▸ Your task
A word-for-word copy of the entries, with the images left out, is what you should write.

(Saved entries)
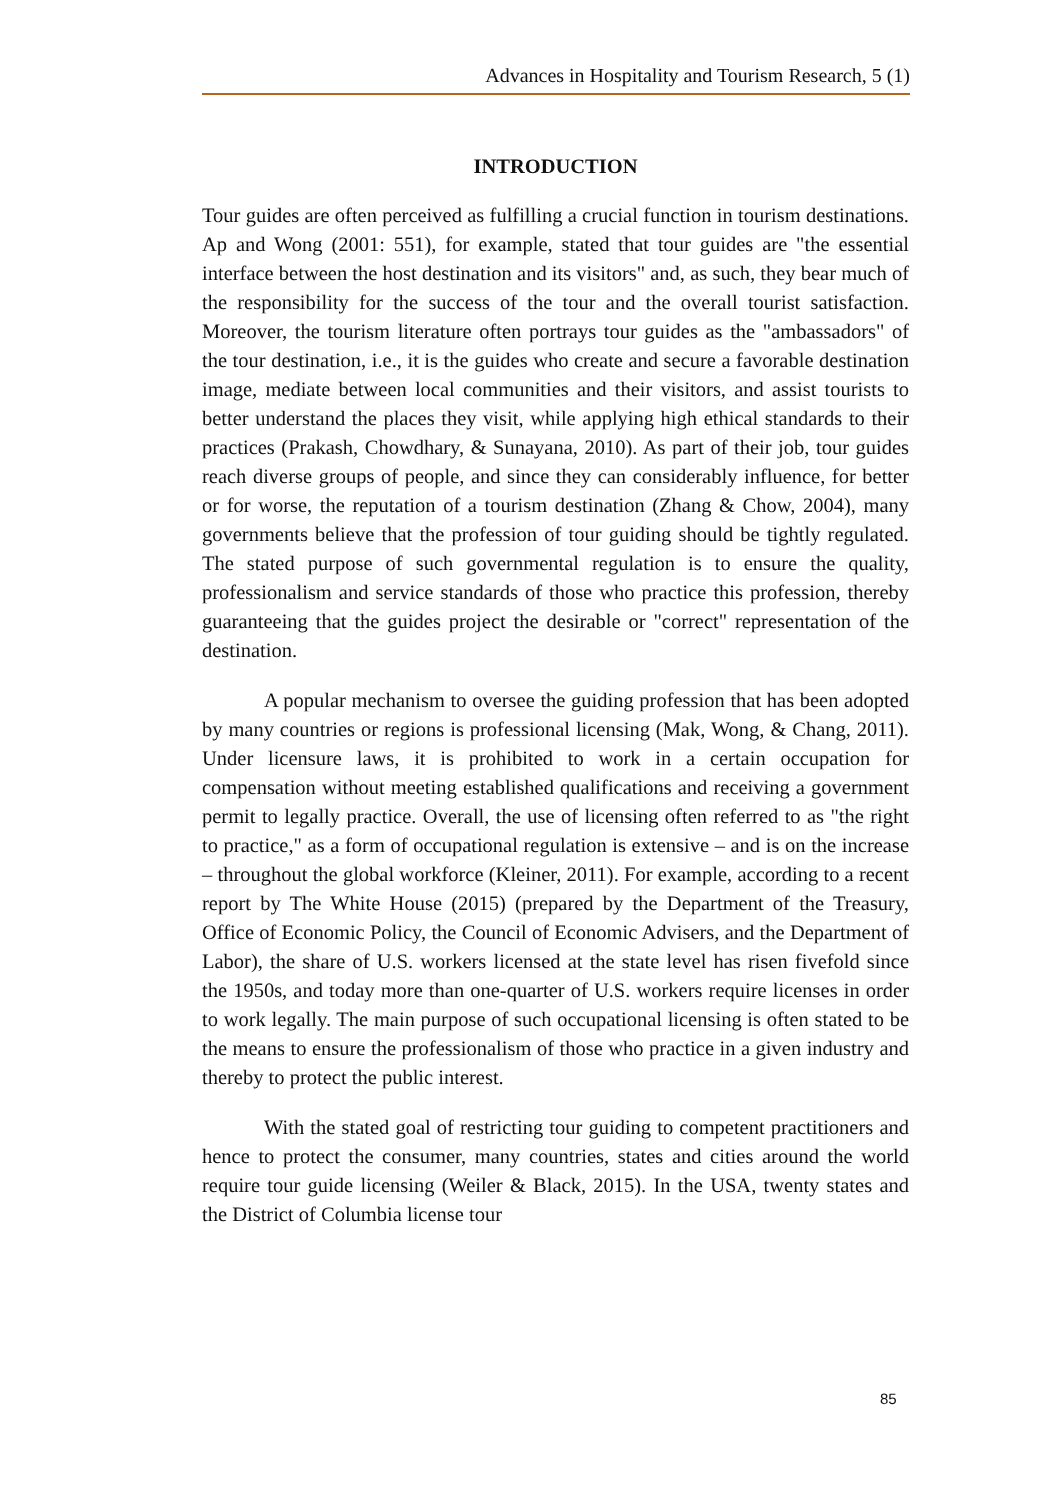Advances in Hospitality and Tourism Research, 5 (1)
INTRODUCTION
Tour guides are often perceived as fulfilling a crucial function in tourism destinations. Ap and Wong (2001: 551), for example, stated that tour guides are "the essential interface between the host destination and its visitors" and, as such, they bear much of the responsibility for the success of the tour and the overall tourist satisfaction. Moreover, the tourism literature often portrays tour guides as the "ambassadors" of the tour destination, i.e., it is the guides who create and secure a favorable destination image, mediate between local communities and their visitors, and assist tourists to better understand the places they visit, while applying high ethical standards to their practices (Prakash, Chowdhary, & Sunayana, 2010). As part of their job, tour guides reach diverse groups of people, and since they can considerably influence, for better or for worse, the reputation of a tourism destination (Zhang & Chow, 2004), many governments believe that the profession of tour guiding should be tightly regulated. The stated purpose of such governmental regulation is to ensure the quality, professionalism and service standards of those who practice this profession, thereby guaranteeing that the guides project the desirable or "correct" representation of the destination.
A popular mechanism to oversee the guiding profession that has been adopted by many countries or regions is professional licensing (Mak, Wong, & Chang, 2011). Under licensure laws, it is prohibited to work in a certain occupation for compensation without meeting established qualifications and receiving a government permit to legally practice. Overall, the use of licensing often referred to as "the right to practice," as a form of occupational regulation is extensive – and is on the increase – throughout the global workforce (Kleiner, 2011). For example, according to a recent report by The White House (2015) (prepared by the Department of the Treasury, Office of Economic Policy, the Council of Economic Advisers, and the Department of Labor), the share of U.S. workers licensed at the state level has risen fivefold since the 1950s, and today more than one-quarter of U.S. workers require licenses in order to work legally. The main purpose of such occupational licensing is often stated to be the means to ensure the professionalism of those who practice in a given industry and thereby to protect the public interest.
With the stated goal of restricting tour guiding to competent practitioners and hence to protect the consumer, many countries, states and cities around the world require tour guide licensing (Weiler & Black, 2015). In the USA, twenty states and the District of Columbia license tour
85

▸ Exercise response
Advances in Hospitality and Tourism Research, 5 (1)
INTRODUCTION
Tour guides are often perceived as fulfilling a crucial function in tourism destinations. Ap and Wong (2001: 551), for example, stated that tour guides are "the essential interface between the host destination and its visitors" and, as such, they bear much of the responsibility for the success of the tour and the overall tourist satisfaction. Moreover, the tourism literature often portrays tour guides as the "ambassadors" of the tour destination, i.e., it is the guides who create and secure a favorable destination image, mediate between local communities and their visitors, and assist tourists to better understand the places they visit, while applying high ethical standards to their practices (Prakash, Chowdhary, & Sunayana, 2010). As part of their job, tour guides reach diverse groups of people, and since they can considerably influence, for better or for worse, the reputation of a tourism destination (Zhang & Chow, 2004), many governments believe that the profession of tour guiding should be tightly regulated. The stated purpose of such governmental regulation is to ensure the quality, professionalism and service standards of those who practice this profession, thereby guaranteeing that the guides project the desirable or "correct" representation of the destination.
A popular mechanism to oversee the guiding profession that has been adopted by many countries or regions is professional licensing (Mak, Wong, & Chang, 2011). Under licensure laws, it is prohibited to work in a certain occupation for compensation without meeting established qualifications and receiving a government permit to legally practice. Overall, the use of licensing often referred to as "the right to practice," as a form of occupational regulation is extensive – and is on the increase – throughout the global workforce (Kleiner, 2011). For example, according to a recent report by The White House (2015) (prepared by the Department of the Treasury, Office of Economic Policy, the Council of Economic Advisers, and the Department of Labor), the share of U.S. workers licensed at the state level has risen fivefold since the 1950s, and today more than one-quarter of U.S. workers require licenses in order to work legally. The main purpose of such occupational licensing is often stated to be the means to ensure the professionalism of those who practice in a given industry and thereby to protect the public interest.
With the stated goal of restricting tour guiding to competent practitioners and hence to protect the consumer, many countries, states and cities around the world require tour guide licensing (Weiler & Black, 2015). In the USA, twenty states and the District of Columbia license tour
85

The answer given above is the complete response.